Repeat the records below exactly. Omit the pictures.

[EXERCISE INPUTS]

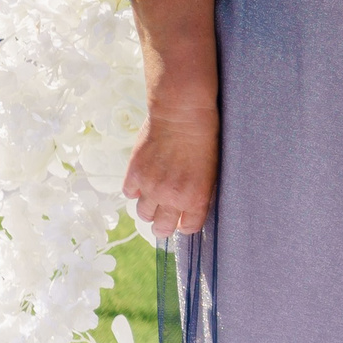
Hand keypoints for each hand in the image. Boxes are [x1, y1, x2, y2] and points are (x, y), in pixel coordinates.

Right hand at [123, 103, 218, 239]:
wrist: (182, 113)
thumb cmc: (204, 137)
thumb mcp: (212, 169)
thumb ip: (200, 193)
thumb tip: (192, 208)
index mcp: (195, 198)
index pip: (188, 228)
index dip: (186, 225)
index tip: (185, 220)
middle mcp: (172, 197)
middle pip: (161, 229)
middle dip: (164, 226)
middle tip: (165, 218)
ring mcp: (151, 187)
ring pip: (143, 214)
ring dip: (149, 207)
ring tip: (155, 196)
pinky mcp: (134, 174)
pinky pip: (129, 194)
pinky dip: (136, 189)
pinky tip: (144, 179)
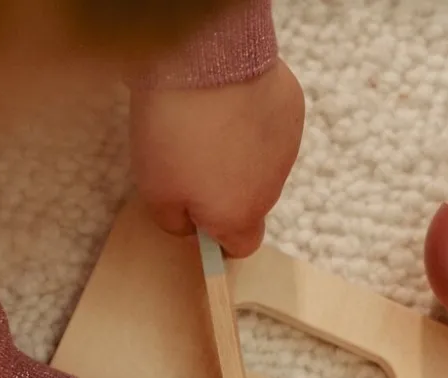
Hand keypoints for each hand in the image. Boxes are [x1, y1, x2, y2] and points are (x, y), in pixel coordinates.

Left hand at [129, 58, 304, 256]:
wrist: (207, 60)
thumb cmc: (175, 132)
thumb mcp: (155, 192)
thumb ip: (174, 222)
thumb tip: (190, 226)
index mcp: (240, 216)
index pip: (242, 247)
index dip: (221, 239)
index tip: (200, 221)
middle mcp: (271, 190)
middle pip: (251, 203)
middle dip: (226, 190)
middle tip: (191, 160)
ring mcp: (287, 149)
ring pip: (263, 165)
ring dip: (240, 154)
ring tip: (208, 124)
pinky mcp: (292, 110)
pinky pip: (270, 128)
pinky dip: (252, 121)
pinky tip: (228, 100)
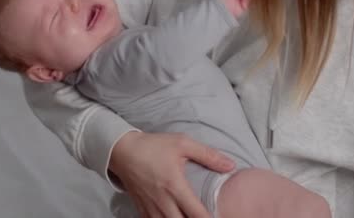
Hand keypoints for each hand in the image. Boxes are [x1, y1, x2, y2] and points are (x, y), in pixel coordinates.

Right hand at [109, 131, 234, 217]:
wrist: (122, 150)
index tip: (220, 217)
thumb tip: (231, 165)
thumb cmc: (153, 146)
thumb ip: (208, 155)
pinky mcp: (142, 210)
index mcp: (175, 187)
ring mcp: (151, 209)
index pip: (197, 214)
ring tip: (190, 217)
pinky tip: (173, 217)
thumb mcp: (182, 144)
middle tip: (204, 217)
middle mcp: (163, 202)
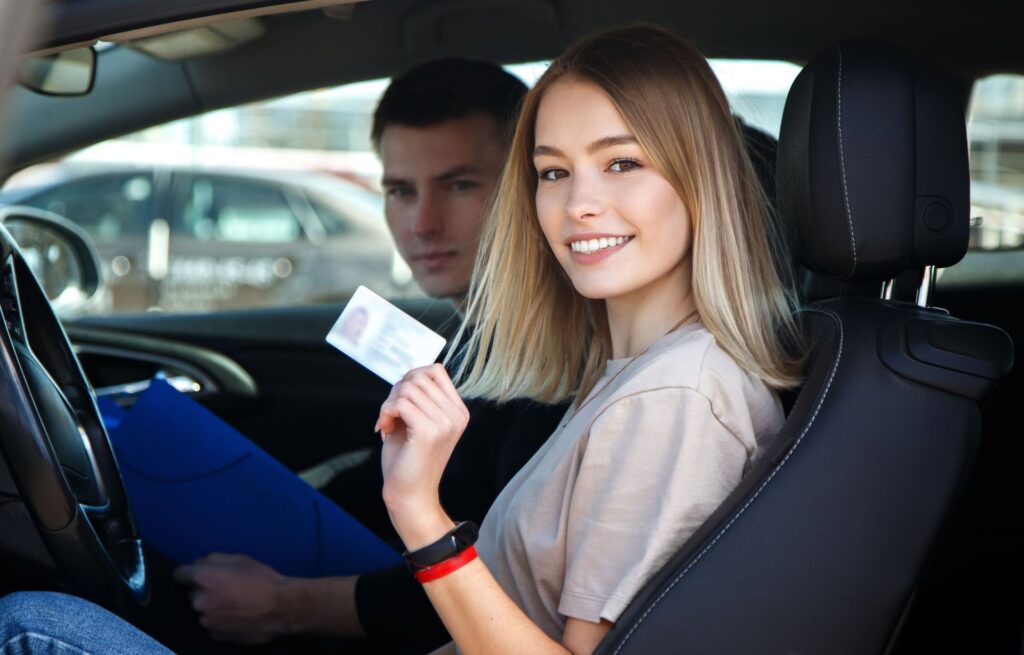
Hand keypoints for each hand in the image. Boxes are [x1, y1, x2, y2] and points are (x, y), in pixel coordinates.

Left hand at [172, 553, 292, 644]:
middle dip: (204, 590)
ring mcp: (206, 621)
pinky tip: (238, 616)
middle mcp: (198, 601)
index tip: (199, 574)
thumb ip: (214, 559)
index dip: (188, 572)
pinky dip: (221, 620)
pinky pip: (213, 624)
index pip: (179, 574)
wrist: (280, 608)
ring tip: (234, 604)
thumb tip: (199, 564)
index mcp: (203, 579)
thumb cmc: (262, 579)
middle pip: (193, 593)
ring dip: (212, 606)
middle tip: (226, 588)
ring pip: (203, 610)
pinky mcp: (216, 636)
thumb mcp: (240, 559)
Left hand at [376, 364, 468, 546]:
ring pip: (407, 388)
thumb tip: (410, 373)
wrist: (410, 495)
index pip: (435, 370)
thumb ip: (417, 396)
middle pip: (419, 377)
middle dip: (396, 392)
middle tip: (390, 415)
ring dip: (389, 404)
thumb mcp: (417, 420)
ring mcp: (445, 423)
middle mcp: (457, 415)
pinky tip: (384, 429)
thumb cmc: (408, 459)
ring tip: (387, 424)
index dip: (411, 379)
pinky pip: (400, 403)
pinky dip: (385, 412)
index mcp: (458, 411)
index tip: (400, 403)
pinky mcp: (429, 432)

[/EXERCISE INPUTS]

■ **RESULT FOR THIS EXERCISE**
Hand keypoints for each hand in the image. Boxes are [x1, y1, x2, y2] and points are (x, y), in pixel coordinates.

Right hand at [123, 103, 218, 239]:
wrist: (182, 113)
thumb cmc: (204, 137)
thumb mcp: (212, 169)
thumb ip: (200, 193)
thumb tip: (192, 208)
index mcp: (195, 198)
index pip: (188, 228)
index dip: (186, 225)
index tip: (185, 220)
middle mcp: (172, 197)
middle pip: (161, 229)
middle dip: (164, 226)
middle tip: (165, 218)
ring mcp: (151, 187)
ring pip: (143, 214)
ring dip: (149, 207)
ring tip: (155, 196)
pinky mcp: (134, 174)
pinky pip: (129, 194)
pinky dip: (136, 189)
pinky tip: (144, 179)
Hand keypoints for each hand in the image. Boxes are [x1, y1, x2, y2] and points are (x, y), in pixel coordinates.

Left hand at [129, 58, 304, 256]:
wrist: (207, 60)
thumb cmc: (175, 132)
thumb mcp: (155, 192)
thumb ip: (174, 222)
thumb tip: (190, 226)
index mcp: (240, 216)
index pip: (242, 247)
index dip: (221, 239)
index tip: (200, 221)
middle mcp: (271, 190)
middle pip: (251, 203)
middle dip: (226, 190)
middle tip: (191, 160)
ring mcp: (287, 149)
ring pip: (263, 165)
ring dip: (240, 154)
ring tip: (208, 124)
pinky mcp: (292, 110)
pinky pip: (270, 128)
pinky dip: (252, 121)
pinky tip: (228, 100)
Hand keypoints for each hand in the image. Boxes are [x1, y1, x2, y2] and points are (x, y), in pixel coordinates.

Right hand at [109, 131, 234, 217]:
wrist: (122, 150)
index tip: (220, 217)
thumb tip: (231, 165)
thumb cmc: (153, 146)
thumb ip: (208, 155)
pinky mcp: (142, 210)
index mcp: (175, 187)
ring mcp: (151, 209)
index pip: (197, 214)
ring tip: (190, 217)
pinky tip: (173, 217)
thumb mcp: (182, 144)
middle tip: (204, 217)
middle mcp: (163, 202)
Hand keypoints for each hand in the image. Boxes are [x1, y1, x2, y2] and points are (x, y), in pixel coordinates.

Left hand at [172, 553, 292, 644]:
middle dip: (204, 590)
ring mcp: (206, 621)
pinky tip: (238, 616)
middle mcp: (198, 601)
index tip: (199, 574)
thumb ip: (214, 559)
index dip: (188, 572)
pinky dip: (221, 620)
pinky pip: (213, 624)
index pip: (179, 574)
wrist: (280, 608)
ring tip: (234, 604)
thumb tip: (199, 564)
index mcp: (203, 579)
thumb cmc: (262, 579)
middle pip: (193, 593)
ring dip: (212, 606)
middle tip: (226, 588)
ring pip: (203, 610)
pinky mcp: (216, 636)
thumb mcp: (240, 559)
Left hand at [376, 364, 468, 546]:
ring pip: (407, 388)
thumb tip: (410, 373)
wrist: (410, 495)
index pip: (435, 370)
thumb ip: (417, 396)
middle pip: (419, 377)
middle dip: (396, 392)
middle tip: (390, 415)
ring dip: (389, 404)
thumb mcp: (417, 420)
ring mcp: (445, 423)
middle mcp: (457, 415)
pinky tip: (384, 429)
thumb cmc: (408, 459)
ring tip: (387, 424)
index dip: (411, 379)
pinky pip: (400, 403)
pinky dip: (385, 412)
index mcp: (458, 411)
index tip: (400, 403)
pinky mcp: (429, 432)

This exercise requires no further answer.